Angolmois: Record of Mongol Invasion
by Paul Jensen,
How would you rate episode 11 of
Angolmois: Record of Mongol Invasion ?
Well, we've officially reached the point in this story where everything goes horribly wrong for the heroes. With a fresh wave of Mongol troops attacking Kanatanoki and no Japanese reinforcements in sight, the castle's defenders finally reach their breaking point. The walls begin to fall one by one, and both the exiles and the Toibarai suffer some major losses. Kuchii does at least manage to create an opening for Teruhi to lead some survivors to safety, but just before the two of them can reunite, an explosion sends Kuchii plummeting off a cliff and into the water below. If things weren't looking bleak enough last week, that should be enough to push the fight for Tsushima into “lost cause” territory.
While this episode-long battle gets through all the necessary plot points, it does suffer from some issues that weaken its appeal. For starters, this scenario makes it difficult for Angolmois to capitalize on one of its most consistent strengths: its ability to present us with interesting fights between vastly mismatched armies. Much of the fun of previous battle scenes came from watching Kuchii and company come up with clever ways to counter the advanced technology and overwhelming numbers of their enemies, but there's very little of that to be found here. This episode essentially boils down to a numbers game, with the Mongol armies throwing so many troops at the Japanese from so many different directions that there's really nothing for the defenders to do but give up and retreat. Instead of a clever surprise or an unconventional strategy, we get a whole bunch of dudes throwing themselves at a much smaller number of dudes until they break through the line.
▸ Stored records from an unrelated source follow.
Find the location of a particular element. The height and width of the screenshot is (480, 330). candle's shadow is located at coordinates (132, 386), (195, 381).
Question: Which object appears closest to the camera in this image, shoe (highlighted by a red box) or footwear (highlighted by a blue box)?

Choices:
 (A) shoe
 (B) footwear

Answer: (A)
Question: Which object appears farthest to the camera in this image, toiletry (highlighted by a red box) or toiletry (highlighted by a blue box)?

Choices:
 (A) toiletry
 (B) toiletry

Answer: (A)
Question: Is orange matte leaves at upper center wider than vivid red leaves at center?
Of course, the main priority here isn't necessarily to deliver a thrilling battle of wits. Above all else, this episode's mission is to push the protagonists to the brink of certain defeat. Since Angolmois isn't about to introduce a villain who can outsmart Kuchii, the series has little choice but to hit him with more enemies than he can deal with. It may not be the most intriguing way to shift momentum in favor of the Mongols, but it certainly sets up a whole bunch of dramatic death scenes. Killing off named characters amps up the intensity of the conflict, though Angolmois is perhaps a bit too hasty as it moves from one heroic sacrifice to the next. Most of these final stands are all too brief in terms of screen time, which means that the emotional impact of each death is weaker than it might have otherwise been. We cut to someone doing their part in the battle, that character rattles off a few lines about their personal motivation for fighting, and then they're dead and it's time to rush along to the next scene. At least a few folks get some cool final words; Nagamine's command to not let the enemy past his corpse is appropriately inspiring for the Toibarai commander, and Hitari's monologue in praise of the bow is turned back around on him in reasonably clever fashion.
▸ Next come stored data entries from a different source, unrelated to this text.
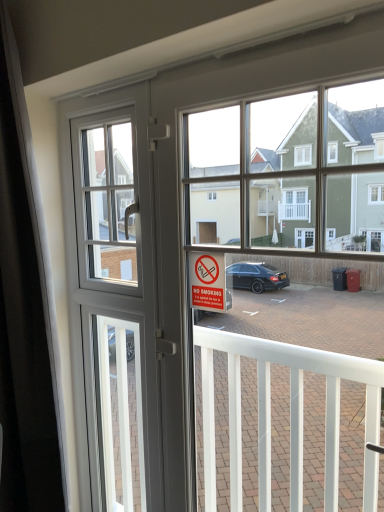
Question: From the image's perspective, is white plastic window screen at upper left located beneath black matte curtain at left?

Choices:
 (A) no
 (B) yes

Answer: (A)

Question: Does white plastic window screen at upper left turn towards black matte curtain at left?

Choices:
 (A) no
 (B) yes

Answer: (B)

Question: Does white plastic window screen at upper left have a lesser width compared to black matte curtain at left?

Choices:
 (A) no
 (B) yes

Answer: (B)

Question: Does white plastic window screen at upper left have a greater height compared to black matte curtain at left?

Choices:
 (A) no
 (B) yes

Answer: (A)

Question: Considering the relative sizes of white plastic window screen at upper left and black matte curtain at left in the image provided, is white plastic window screen at upper left wider than black matte curtain at left?

Choices:
 (A) yes
 (B) no

Answer: (B)

Question: Could black matte curtain at left be considered to be inside white plastic window screen at upper left?

Choices:
 (A) no
 (B) yes

Answer: (A)

Question: Is white plastic window screen at upper left oriented away from no smoking" sign at center?

Choices:
 (A) no
 (B) yes

Answer: (A)

Question: From a real-world perspective, is white plastic window screen at upper left positioned under no smoking" sign at center based on gravity?

Choices:
 (A) no
 (B) yes

Answer: (A)

Question: Can you confirm if white plastic window screen at upper left is thinner than no smoking" sign at center?

Choices:
 (A) no
 (B) yes

Answer: (A)

Question: Is white plastic window screen at upper left shorter than no smoking" sign at center?

Choices:
 (A) no
 (B) yes

Answer: (A)

Question: From the image's perspective, does white plastic window screen at upper left appear higher than no smoking" sign at center?

Choices:
 (A) no
 (B) yes

Answer: (B)

Question: Is white plastic window screen at upper left at the right side of no smoking" sign at center?

Choices:
 (A) yes
 (B) no

Answer: (B)

Question: Can you see black matte curtain at left touching white plastic window screen at upper left?

Choices:
 (A) no
 (B) yes

Answer: (A)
All that fighting also means we get plenty of action scenes, although I wish the deluge of swordplay came with a more consistent level of animation quality. This episode is all over the place in that regard, with some scenes standing out while others fail to impress. We get a lot of pans across still images with motion lines thrown in for good measure, along with close-ups of moving weapons that conveniently leave their wielders out of frame. On the other hand, there are a few places where Angolmois does manage to kick the quality up a notch, most notably during Kuchii and Onitakemaru's back-to-back battlefield buddy scene. Even this isn't exactly top-tier stuff, but at least the two of them actually get to move around on screen while they're mowing down expendable baddies. At this point, I'm just hoping that Angolmois is saving its best for last, and that next week will feature more fluid motion and fewer shortcuts.
As the kickoff to the season's final battle, this episode is neither exceptional nor disastrous. It's saddled with the unfortunate task of keeping things exciting without being able to take advantage of the show's penchant for unconventional tactics, which means it has to lean harder on the emotional appeals of drama and action. It banks heavily on numerous death scenes, which succeed in grabbing the viewer's attention but unfold too quickly to really tug at anyone's heartstrings. The fight scenes are uneven in their presentation, ranging from forgettable to engaging depending on the animation quality. Despite these issues, the narrative does at least remain neatly on track, and this week's high body count should free up more screen time for the characters who are still alive and kicking. I would've liked to see Angolmois start this portion of the story with more of a bang, but the good news is that the door is still wide open for a thrilling finale. Here's hoping the series can deliver on that potential.
Angolmois: Record of Mongol Invasion is currently streaming on Crunchyroll.